日本一高い山であり、その美しく雄大な姿がわたしたちを魅了する富士山。
さらに魅力的な点としては、富士山だけでなくその周辺にも観光スポットが多いということが挙げられるでしょう。
しかし、富士山が非常に広大な山ということもあり、その周辺の観光スポットも多くあり、とても徒歩で回りきれるようなものではありません。
そこで、当記事では電車や自転車を活用した富士山観光をご紹介。
また、そもそも電車や自転車で富士山を登ることはできるのか?という疑問にもお答えしておりますので、併せて参考にしていただければ幸いです。

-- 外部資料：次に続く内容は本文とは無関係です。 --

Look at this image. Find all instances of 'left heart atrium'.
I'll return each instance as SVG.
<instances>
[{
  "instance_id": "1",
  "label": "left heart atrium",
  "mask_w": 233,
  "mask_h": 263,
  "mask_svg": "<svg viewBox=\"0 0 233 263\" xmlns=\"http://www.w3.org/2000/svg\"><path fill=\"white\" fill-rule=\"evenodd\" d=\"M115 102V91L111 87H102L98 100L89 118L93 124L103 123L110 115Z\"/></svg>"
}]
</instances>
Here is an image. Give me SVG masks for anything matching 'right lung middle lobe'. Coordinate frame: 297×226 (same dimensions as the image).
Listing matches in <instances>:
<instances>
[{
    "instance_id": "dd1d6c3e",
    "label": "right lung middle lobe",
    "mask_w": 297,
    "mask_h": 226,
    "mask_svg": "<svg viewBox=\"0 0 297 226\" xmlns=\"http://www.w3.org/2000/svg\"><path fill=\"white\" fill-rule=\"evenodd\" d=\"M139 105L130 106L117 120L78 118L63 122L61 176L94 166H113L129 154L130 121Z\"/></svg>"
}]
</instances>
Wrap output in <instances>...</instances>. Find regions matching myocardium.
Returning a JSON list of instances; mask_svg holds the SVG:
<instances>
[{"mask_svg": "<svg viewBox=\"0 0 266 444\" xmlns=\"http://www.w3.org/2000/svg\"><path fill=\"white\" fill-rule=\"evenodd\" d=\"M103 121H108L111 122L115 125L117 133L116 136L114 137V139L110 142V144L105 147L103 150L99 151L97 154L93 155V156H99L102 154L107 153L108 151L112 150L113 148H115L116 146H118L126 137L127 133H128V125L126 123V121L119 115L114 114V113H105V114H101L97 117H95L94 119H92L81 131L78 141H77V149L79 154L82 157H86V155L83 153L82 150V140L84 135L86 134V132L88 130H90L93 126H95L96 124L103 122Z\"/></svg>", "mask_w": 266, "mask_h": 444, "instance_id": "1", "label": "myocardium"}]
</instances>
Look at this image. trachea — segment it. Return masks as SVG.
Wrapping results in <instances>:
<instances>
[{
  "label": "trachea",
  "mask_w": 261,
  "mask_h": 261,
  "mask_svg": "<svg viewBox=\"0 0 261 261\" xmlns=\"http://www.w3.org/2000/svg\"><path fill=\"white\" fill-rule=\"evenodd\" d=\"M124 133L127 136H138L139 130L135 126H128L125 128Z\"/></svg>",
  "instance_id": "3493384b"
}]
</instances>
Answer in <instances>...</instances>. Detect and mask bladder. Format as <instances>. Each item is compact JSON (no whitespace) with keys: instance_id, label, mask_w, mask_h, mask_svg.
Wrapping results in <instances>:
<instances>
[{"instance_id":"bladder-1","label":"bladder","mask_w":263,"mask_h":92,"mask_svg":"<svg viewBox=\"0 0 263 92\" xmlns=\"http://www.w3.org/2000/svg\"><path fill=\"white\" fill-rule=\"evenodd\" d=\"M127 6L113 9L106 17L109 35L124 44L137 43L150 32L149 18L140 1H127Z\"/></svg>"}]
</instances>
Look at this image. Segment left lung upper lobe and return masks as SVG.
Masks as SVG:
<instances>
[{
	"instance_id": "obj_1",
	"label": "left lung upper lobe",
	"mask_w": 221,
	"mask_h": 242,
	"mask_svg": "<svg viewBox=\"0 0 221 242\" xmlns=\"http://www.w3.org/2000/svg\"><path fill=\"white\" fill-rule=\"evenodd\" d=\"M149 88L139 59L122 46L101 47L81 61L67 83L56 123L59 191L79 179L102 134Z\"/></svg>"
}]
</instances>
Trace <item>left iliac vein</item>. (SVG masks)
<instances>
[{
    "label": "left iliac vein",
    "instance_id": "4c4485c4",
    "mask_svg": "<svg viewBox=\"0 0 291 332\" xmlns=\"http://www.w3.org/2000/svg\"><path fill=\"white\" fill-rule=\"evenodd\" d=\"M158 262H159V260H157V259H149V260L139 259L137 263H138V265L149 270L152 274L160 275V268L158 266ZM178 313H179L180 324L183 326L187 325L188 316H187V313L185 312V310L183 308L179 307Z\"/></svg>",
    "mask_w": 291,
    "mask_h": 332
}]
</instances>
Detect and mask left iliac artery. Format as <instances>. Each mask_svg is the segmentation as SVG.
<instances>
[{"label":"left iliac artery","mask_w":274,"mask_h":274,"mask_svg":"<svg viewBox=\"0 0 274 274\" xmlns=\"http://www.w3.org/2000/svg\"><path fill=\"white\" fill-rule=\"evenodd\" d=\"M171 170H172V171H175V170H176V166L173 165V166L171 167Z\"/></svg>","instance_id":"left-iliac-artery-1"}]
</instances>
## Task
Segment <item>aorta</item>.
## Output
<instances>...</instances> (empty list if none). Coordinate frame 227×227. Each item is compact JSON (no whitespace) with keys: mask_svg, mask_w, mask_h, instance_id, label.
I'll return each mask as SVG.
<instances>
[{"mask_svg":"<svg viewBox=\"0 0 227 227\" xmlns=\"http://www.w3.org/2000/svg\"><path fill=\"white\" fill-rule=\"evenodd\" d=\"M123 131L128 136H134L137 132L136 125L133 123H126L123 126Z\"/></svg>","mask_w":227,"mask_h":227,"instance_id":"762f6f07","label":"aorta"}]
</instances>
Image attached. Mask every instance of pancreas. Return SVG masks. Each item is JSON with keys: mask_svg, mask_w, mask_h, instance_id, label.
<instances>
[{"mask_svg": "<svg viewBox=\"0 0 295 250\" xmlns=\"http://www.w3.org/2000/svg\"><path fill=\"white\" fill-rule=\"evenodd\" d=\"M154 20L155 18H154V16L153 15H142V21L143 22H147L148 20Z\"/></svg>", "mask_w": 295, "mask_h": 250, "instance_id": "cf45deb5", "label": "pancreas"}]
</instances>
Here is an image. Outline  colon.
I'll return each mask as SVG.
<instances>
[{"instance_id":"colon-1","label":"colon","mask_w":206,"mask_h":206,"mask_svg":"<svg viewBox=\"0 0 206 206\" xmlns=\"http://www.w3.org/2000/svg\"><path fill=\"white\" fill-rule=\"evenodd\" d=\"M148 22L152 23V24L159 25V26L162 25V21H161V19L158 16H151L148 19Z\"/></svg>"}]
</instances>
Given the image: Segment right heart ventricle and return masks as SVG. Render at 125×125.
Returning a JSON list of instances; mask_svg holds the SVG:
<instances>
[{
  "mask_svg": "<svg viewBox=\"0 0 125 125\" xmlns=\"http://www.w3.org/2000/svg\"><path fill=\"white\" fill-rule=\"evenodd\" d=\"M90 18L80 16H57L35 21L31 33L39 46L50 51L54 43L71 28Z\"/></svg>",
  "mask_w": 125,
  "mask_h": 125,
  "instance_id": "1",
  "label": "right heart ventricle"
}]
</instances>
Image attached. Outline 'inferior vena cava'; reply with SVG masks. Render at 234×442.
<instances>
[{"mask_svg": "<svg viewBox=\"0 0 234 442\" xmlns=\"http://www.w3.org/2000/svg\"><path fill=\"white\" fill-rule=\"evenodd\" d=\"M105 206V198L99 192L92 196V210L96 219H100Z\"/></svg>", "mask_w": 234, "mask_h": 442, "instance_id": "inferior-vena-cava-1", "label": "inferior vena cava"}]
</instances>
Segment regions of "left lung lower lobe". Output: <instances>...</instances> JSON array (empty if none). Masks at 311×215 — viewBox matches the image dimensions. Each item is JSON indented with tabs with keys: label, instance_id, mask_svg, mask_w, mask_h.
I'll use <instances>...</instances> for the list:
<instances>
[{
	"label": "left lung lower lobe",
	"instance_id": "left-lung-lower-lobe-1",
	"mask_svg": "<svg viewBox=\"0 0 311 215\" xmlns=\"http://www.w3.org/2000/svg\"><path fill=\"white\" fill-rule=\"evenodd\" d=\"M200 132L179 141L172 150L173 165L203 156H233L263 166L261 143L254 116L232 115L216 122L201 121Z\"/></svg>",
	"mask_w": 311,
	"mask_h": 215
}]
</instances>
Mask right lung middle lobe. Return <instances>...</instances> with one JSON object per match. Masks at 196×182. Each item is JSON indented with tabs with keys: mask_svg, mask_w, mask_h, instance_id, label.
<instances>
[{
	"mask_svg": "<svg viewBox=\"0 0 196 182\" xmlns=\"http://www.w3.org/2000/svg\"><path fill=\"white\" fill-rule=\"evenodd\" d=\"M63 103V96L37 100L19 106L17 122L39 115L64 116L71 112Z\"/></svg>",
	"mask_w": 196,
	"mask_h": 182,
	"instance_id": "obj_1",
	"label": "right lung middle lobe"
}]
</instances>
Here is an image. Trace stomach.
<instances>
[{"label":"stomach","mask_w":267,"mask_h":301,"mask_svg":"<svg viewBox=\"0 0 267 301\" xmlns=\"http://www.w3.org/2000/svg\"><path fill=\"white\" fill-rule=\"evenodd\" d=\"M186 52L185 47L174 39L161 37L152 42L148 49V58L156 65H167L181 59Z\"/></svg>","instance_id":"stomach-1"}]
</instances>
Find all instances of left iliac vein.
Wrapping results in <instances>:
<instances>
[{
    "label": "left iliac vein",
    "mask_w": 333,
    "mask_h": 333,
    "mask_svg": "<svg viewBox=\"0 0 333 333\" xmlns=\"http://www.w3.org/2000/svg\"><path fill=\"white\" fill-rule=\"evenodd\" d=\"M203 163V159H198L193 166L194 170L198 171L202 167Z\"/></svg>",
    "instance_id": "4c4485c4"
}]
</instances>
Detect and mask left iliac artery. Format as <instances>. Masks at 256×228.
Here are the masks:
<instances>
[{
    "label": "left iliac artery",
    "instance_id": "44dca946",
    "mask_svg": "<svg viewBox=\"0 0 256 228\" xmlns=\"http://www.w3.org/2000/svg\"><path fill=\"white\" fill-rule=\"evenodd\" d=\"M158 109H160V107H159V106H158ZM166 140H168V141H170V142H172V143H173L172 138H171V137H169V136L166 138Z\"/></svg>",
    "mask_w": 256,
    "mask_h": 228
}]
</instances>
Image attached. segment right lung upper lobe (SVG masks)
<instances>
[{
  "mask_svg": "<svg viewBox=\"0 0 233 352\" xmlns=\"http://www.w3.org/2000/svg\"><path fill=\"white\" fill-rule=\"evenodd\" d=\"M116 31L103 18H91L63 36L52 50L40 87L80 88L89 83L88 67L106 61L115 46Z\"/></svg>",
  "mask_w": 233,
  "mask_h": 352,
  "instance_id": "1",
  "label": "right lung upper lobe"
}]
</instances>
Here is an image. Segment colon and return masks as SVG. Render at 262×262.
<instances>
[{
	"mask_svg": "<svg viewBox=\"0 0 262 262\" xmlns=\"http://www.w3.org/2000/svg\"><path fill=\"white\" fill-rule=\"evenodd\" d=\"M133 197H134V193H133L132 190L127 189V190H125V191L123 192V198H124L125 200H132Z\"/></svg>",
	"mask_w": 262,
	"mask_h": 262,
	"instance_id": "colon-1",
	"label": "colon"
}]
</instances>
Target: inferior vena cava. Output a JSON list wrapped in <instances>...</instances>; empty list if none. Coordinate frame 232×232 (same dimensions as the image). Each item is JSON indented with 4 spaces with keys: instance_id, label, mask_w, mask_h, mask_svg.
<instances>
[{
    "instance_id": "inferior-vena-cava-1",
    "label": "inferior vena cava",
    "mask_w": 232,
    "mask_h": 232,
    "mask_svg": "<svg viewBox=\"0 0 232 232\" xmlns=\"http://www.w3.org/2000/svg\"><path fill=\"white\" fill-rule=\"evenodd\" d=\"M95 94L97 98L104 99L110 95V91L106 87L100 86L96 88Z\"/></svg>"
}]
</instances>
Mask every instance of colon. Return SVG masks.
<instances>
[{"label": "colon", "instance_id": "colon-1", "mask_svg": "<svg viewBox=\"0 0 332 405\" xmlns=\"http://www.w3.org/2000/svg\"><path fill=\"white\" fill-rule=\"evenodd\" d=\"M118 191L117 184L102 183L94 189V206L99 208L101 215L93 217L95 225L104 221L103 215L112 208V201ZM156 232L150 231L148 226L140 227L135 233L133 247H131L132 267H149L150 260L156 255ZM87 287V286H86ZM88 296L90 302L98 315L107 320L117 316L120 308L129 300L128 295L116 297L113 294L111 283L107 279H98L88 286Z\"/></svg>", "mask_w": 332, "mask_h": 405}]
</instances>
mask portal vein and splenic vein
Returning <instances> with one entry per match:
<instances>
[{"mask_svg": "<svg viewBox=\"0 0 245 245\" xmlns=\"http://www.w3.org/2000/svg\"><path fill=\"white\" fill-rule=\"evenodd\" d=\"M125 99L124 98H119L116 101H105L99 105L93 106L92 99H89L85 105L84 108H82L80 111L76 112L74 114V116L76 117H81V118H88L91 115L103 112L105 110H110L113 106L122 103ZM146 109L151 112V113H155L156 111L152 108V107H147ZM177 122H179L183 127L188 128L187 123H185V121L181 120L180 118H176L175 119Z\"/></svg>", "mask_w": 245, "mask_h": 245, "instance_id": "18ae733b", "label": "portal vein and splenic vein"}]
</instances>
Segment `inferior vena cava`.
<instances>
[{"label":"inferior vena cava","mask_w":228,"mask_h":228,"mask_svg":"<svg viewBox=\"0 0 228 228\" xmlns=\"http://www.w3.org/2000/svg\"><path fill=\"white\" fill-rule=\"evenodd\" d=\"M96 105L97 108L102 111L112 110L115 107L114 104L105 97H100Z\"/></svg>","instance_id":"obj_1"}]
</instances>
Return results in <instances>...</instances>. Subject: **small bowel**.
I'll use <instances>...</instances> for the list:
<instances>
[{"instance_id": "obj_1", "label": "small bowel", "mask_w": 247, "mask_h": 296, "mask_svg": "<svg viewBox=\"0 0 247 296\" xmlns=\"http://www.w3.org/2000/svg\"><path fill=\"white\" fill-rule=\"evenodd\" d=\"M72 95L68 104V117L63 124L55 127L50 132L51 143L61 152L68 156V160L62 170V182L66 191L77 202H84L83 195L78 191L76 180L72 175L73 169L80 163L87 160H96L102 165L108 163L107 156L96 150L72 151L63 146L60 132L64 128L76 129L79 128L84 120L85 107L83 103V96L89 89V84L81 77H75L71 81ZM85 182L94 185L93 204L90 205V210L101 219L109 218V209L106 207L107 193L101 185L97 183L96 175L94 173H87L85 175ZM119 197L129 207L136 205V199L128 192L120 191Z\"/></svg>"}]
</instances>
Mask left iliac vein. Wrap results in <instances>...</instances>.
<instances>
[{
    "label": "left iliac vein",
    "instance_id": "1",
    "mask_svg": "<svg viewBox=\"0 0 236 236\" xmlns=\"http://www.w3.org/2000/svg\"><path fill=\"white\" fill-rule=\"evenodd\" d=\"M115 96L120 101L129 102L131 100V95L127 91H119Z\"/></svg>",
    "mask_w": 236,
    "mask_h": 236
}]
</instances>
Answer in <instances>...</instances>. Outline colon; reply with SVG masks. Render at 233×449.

富士山には「富士宮ルート」「御殿場ルート」「須走ルート」「吉田ルート」という4つの登山ルートがあり、これらはいずれも5合目付近に位置しています。
この登山ルートまでは最寄り駅から出ているシャトルバスや、規制期間中を除いてマイカーなど車で行くのが一般的です。
しかし、電車や自転車で行くことはできないか気になる方もいらっしゃるのではないでしょうか。
その疑問にお答えするべく、電車や自転車で富士山の5合目まで行く方法について調査してまいりました。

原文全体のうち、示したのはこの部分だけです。